- Material to process:
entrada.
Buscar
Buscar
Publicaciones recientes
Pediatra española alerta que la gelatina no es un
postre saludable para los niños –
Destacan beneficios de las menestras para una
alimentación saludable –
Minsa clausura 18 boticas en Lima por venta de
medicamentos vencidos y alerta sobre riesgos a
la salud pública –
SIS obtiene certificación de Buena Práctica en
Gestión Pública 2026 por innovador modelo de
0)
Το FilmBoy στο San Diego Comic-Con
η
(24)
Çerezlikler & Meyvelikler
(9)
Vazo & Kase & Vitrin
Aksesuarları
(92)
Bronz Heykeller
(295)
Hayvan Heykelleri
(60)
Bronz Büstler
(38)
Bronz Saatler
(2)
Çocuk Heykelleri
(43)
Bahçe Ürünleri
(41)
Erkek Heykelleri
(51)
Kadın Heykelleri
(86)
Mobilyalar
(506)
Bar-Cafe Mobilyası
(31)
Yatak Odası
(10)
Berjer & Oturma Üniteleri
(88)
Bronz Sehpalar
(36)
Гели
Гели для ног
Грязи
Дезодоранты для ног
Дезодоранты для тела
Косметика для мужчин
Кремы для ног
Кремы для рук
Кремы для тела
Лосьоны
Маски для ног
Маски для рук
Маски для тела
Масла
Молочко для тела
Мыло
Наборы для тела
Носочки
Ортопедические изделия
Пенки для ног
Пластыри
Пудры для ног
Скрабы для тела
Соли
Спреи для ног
* * *
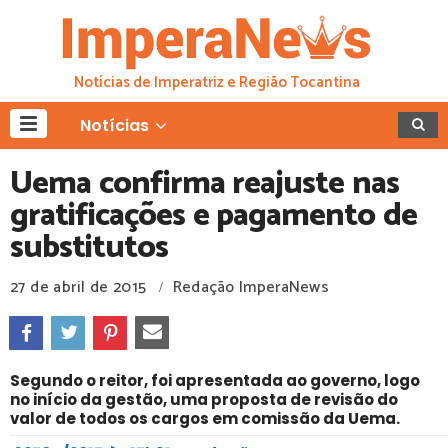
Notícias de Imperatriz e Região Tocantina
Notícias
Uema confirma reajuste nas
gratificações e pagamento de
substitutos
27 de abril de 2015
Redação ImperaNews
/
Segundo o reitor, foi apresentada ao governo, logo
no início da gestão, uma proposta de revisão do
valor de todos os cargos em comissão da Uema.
--
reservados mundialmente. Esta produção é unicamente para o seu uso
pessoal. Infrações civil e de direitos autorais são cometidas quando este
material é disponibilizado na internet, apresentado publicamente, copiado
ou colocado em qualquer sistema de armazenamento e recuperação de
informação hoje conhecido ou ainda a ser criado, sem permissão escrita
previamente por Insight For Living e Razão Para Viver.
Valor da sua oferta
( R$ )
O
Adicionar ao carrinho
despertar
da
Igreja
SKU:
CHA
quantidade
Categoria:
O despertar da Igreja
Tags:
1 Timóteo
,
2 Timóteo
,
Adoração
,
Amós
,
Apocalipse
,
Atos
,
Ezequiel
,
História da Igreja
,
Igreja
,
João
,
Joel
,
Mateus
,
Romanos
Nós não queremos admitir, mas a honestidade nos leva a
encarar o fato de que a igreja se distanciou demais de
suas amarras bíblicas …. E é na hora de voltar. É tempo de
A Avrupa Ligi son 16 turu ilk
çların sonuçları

- Assignment: Tally the lines in the material above that contain the string "Маски" and reply with only that number.

- Task result: 3